Devenir animal ce midi là précisément, les artistes - chercheur.e.s - étudiant.e.s du master exerce ayant choisi l'Echauffement de jeunes loups de Rémy Héritier. Le groupe est hétéroclite : de par leur posture même, certaines personnes témoignent d'une pratique courante de la danse, alors que d'autres arrivent en amateurs. Tout ce petit monde se prend au jeu et La chambre d'échos devient un lieu de pratique. Grâce au phrasé aux arrêts aussi inattendus que rassurants de Daniel Lühmann, le texte acquiert une force incantatoire : inspire - expire. Nous voici jeunes pousses d'un buisson et les inhibitions liées aux codes de la proxémie s'estompent tout simplement. L'attention se tourne vers l'intérieur du corps et ses sensations. L'échauffement opère par capillarité, active et garde en éveil l'imaginaire, cultive un plaisir du jeu qui nous renvoie pour certains à l'enfance. Egrainées de manière ludique, des injonctions apparemment contradictoires court-circuitent les schémas corporels habituels. Pas besoin d'être familier de la finesse et du soin infini de l'écriture scénique de Rémy Héritier pour se laisser mettre en mouvement par sa proposition. L'échauffement conduit à un braquage en bonne et due forme et les participants s'en félicitent avec de grands sourires, avant de partager un repas dans l'atrium d'ICI.  

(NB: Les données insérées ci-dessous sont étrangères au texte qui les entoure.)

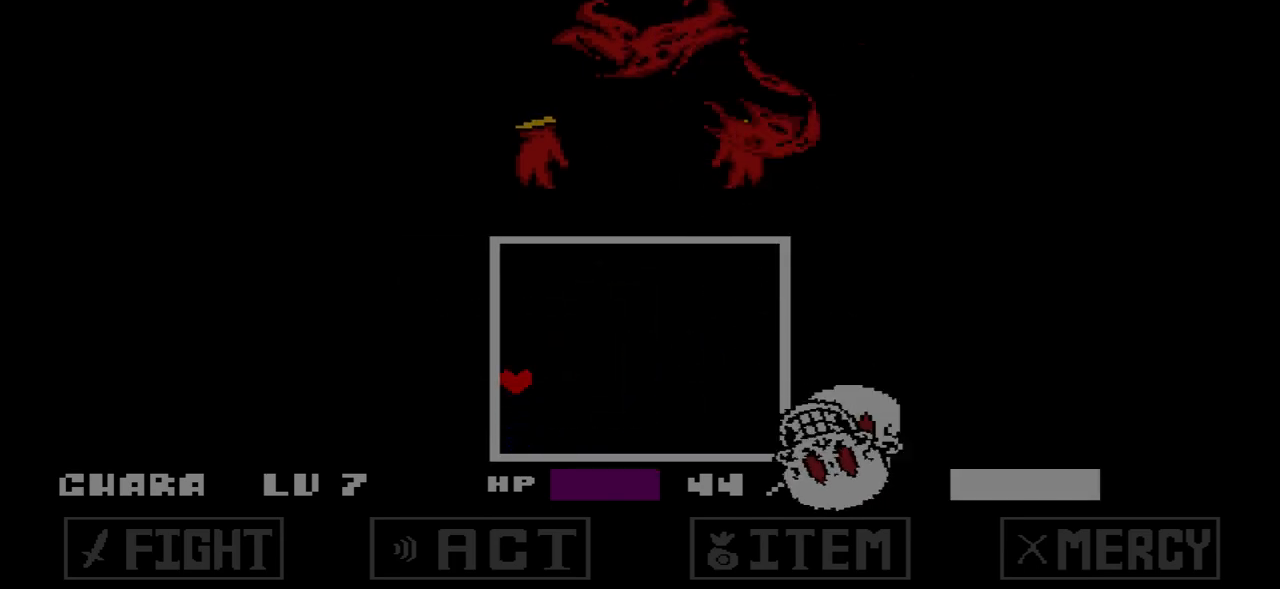
{"keys": ["right"], "events": [[67, "right", "down"], [434, "up", "up"]]}
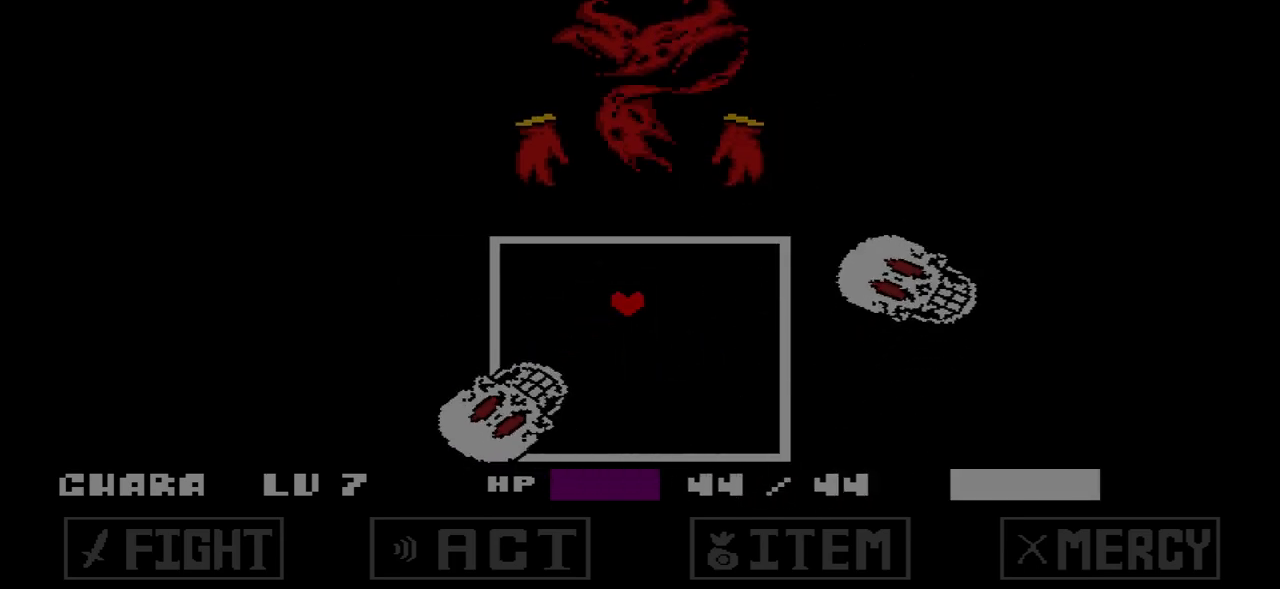
{"keys": ["right"], "events": [[67, "right", "up"], [367, "right", "down"]]}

Outre ces rendez-vous réguliers pris en charge par les artistes - chercheur.e.s - étudiant.e.s du master exerce, La chambre d'échos devient potentiellement le lieu d'expériences individuelles du spectateur, du poulet rôti et fellation à l'échauffement du cœur, du même Yves Noël Genod, en passant par Chauffe Simone (Emmanuelle Huynh), le retour à l'arrêt (Madeleine Fournier) ou encore l'échauffement du centre et des méridiens (Eve Chariatte), la boucle est bouclée et joyeusement ouverte. Loin de revendiquer des concepts théoriques aujourd'hui dans l'air du temps, Jocelyn Cottencin témoigne avec modestie d'une recherche au long cours avec des outils ouverts visant à créer des brèches, des trouées, ouvrir des espaces dont on ne présuppose pas ce qui peut y arriver à partir d'un objet défini. Découvrir d'autres modalités, d'autres territoires, étendre les possibles.

Après La chambre d'échos, Echauffement général investira des espaces publics pour une nouvelle activation lors du festival Montpellier danse.